*Problem requirements*: Each record in the material below must be written out again exactly.

*Dataset content*:
*** Block opens ***
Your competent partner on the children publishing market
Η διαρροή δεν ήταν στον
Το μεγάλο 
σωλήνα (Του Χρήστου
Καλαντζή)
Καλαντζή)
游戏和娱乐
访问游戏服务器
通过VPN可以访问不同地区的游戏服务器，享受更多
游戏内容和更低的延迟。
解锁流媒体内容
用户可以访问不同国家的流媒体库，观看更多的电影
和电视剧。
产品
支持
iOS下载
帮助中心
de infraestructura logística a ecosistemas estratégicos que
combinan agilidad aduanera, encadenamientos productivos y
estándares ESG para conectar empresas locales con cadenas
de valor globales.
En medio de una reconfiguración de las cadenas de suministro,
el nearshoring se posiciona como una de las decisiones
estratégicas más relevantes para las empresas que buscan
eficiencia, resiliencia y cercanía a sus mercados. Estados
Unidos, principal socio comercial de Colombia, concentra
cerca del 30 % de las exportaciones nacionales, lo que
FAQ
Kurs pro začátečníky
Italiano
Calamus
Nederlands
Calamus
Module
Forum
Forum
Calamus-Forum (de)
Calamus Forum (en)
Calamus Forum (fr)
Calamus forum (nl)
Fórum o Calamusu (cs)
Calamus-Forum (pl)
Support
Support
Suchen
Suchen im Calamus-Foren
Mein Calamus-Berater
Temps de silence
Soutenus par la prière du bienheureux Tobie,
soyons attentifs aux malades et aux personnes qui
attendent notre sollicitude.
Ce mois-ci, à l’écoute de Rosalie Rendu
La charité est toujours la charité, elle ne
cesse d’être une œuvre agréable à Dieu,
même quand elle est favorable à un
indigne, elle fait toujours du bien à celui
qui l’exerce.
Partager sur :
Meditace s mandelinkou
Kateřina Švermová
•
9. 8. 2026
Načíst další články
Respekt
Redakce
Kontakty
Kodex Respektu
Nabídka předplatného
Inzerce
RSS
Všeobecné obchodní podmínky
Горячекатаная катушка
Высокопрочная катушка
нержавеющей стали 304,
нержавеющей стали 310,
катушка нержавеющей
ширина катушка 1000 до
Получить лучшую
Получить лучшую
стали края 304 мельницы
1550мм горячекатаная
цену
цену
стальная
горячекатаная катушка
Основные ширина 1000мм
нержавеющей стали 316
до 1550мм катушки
*** Block closes ***
*Response*:
Your competent partner on the children publishing market
Η διαρροή δεν ήταν στον
Το μεγάλο 
σωλήνα (Του Χρήστου
Καλαντζή)
Καλαντζή)
游戏和娱乐
访问游戏服务器
通过VPN可以访问不同地区的游戏服务器，享受更多
游戏内容和更低的延迟。
解锁流媒体内容
用户可以访问不同国家的流媒体库，观看更多的电影
和电视剧。
产品
支持
iOS下载
帮助中心
de infraestructura logística a ecosistemas estratégicos que
combinan agilidad aduanera, encadenamientos productivos y
estándares ESG para conectar empresas locales con cadenas
de valor globales.
En medio de una reconfiguración de las cadenas de suministro,
el nearshoring se posiciona como una de las decisiones
estratégicas más relevantes para las empresas que buscan
eficiencia, resiliencia y cercanía a sus mercados. Estados
Unidos, principal socio comercial de Colombia, concentra
cerca del 30 % de las exportaciones nacionales, lo que
FAQ
Kurs pro začátečníky
Italiano
Calamus
Nederlands
Calamus
Module
Forum
Forum
Calamus-Forum (de)
Calamus Forum (en)
Calamus Forum (fr)
Calamus forum (nl)
Fórum o Calamusu (cs)
Calamus-Forum (pl)
Support
Support
Suchen
Suchen im Calamus-Foren
Mein Calamus-Berater
Temps de silence
Soutenus par la prière du bienheureux Tobie,
soyons attentifs aux malades et aux personnes qui
attendent notre sollicitude.
Ce mois-ci, à l’écoute de Rosalie Rendu
La charité est toujours la charité, elle ne
cesse d’être une œuvre agréable à Dieu,
même quand elle est favorable à un
indigne, elle fait toujours du bien à celui
qui l’exerce.
Partager sur :
Meditace s mandelinkou
Kateřina Švermová
•
9. 8. 2026
Načíst další články
Respekt
Redakce
Kontakty
Kodex Respektu
Nabídka předplatného
Inzerce
RSS
Všeobecné obchodní podmínky
Горячекатаная катушка
Высокопрочная катушка
нержавеющей стали 304,
нержавеющей стали 310,
катушка нержавеющей
ширина катушка 1000 до
Получить лучшую
Получить лучшую
стали края 304 мельницы
1550мм горячекатаная
цену
цену
стальная
горячекатаная катушка
Основные ширина 1000мм
нержавеющей стали 316
до 1550мм катушки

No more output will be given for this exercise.